[Task to carry out]: Copy every line of the records below word for word, leaving out the pictures.

(Entries provided Opens)

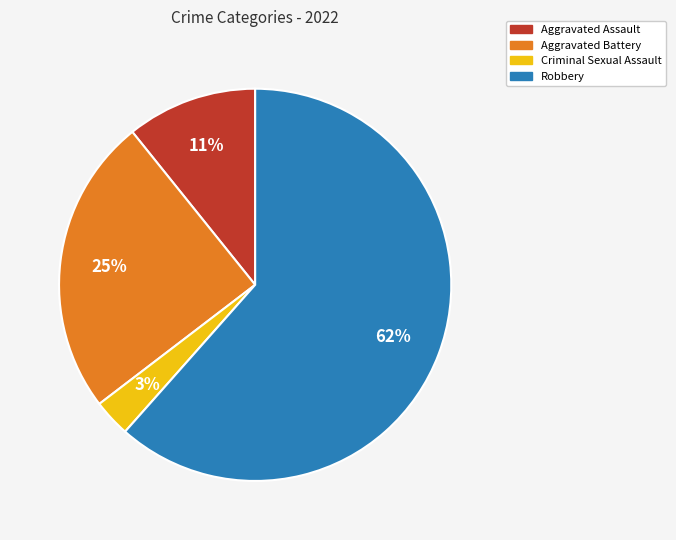

How many segments does this pie chart have?

4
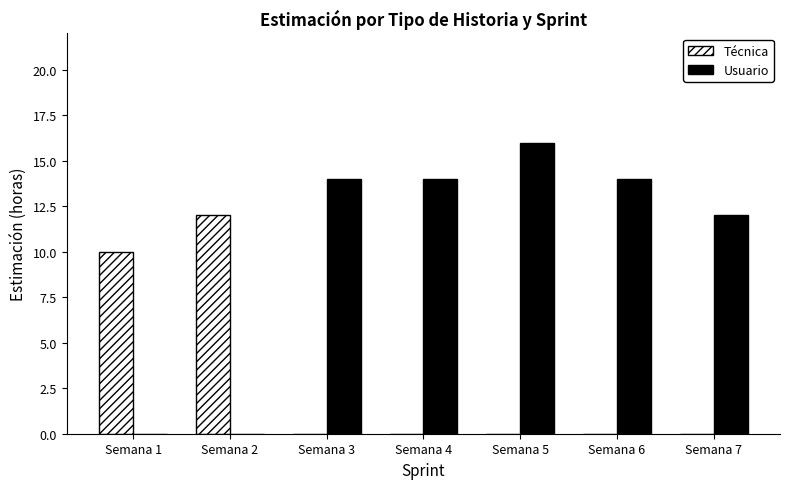

Is the value of Técnica at Semana 6 greater than the value of Usuario at Semana 6?

No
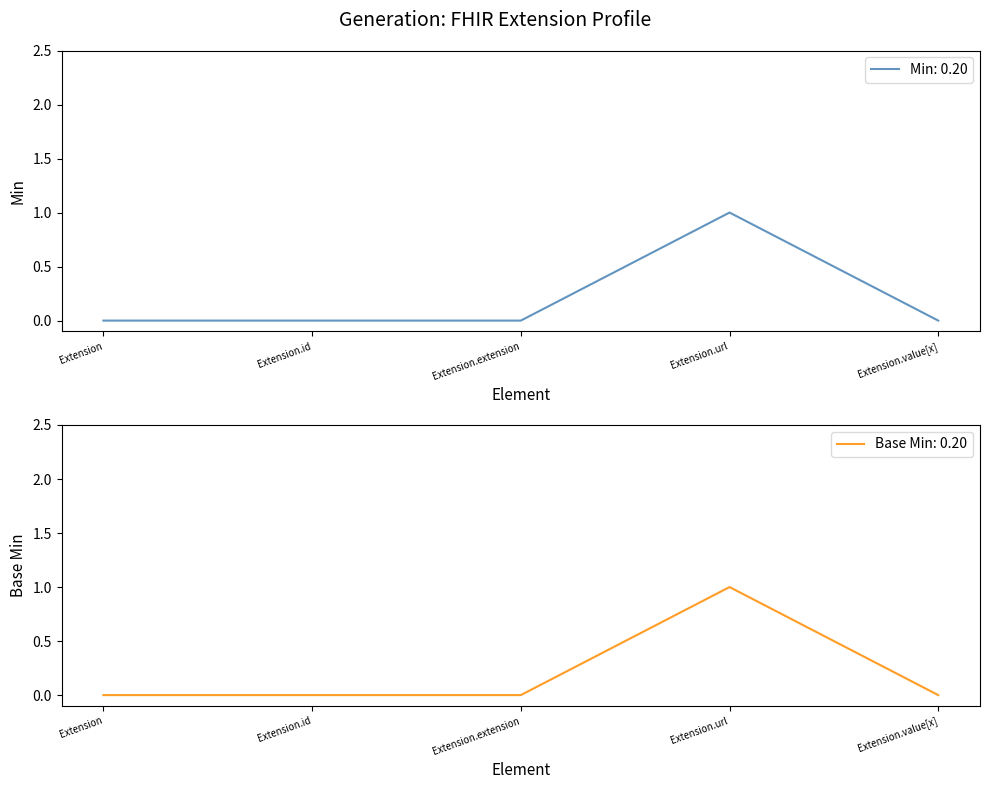

What position from the left is Extension?

1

(Entries provided Closes)

[Output of the task]:
How many segments does this pie chart have?

4

Is the value of Técnica at Semana 6 greater than the value of Usuario at Semana 6?

No

What position from the left is Extension?

1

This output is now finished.